[Data provided]
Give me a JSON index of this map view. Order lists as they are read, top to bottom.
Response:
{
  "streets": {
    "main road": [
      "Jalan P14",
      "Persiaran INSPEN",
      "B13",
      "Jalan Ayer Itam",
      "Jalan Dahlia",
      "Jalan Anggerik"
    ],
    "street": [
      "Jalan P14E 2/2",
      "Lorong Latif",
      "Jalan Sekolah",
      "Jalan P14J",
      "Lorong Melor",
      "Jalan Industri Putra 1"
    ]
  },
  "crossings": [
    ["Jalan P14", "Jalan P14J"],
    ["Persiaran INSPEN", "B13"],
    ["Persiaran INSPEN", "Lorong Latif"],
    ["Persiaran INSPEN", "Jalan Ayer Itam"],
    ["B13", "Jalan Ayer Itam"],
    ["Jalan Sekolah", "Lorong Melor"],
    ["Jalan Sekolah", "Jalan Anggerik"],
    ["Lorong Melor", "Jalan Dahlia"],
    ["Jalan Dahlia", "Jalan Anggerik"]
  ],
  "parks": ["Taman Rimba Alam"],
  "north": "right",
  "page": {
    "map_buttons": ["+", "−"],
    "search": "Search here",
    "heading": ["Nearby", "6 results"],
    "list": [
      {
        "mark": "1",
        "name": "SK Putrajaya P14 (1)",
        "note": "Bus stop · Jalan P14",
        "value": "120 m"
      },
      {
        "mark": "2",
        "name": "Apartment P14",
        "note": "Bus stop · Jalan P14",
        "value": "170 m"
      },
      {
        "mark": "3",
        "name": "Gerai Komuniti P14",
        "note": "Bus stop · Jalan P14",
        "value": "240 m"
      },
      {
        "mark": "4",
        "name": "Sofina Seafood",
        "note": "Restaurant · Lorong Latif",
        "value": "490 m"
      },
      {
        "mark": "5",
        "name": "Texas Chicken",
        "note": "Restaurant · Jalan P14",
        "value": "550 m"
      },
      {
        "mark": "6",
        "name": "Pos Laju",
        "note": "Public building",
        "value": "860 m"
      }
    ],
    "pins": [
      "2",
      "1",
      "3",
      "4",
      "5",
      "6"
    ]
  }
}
[/Data provided]
§ Your task:
Scan the lines above for "Persiaran", then copy every one that has it.

§ Solution:
      "Persiaran INSPEN",
    ["Persiaran INSPEN", "B13"],
    ["Persiaran INSPEN", "Lorong Latif"],
    ["Persiaran INSPEN", "Jalan Ayer Itam"],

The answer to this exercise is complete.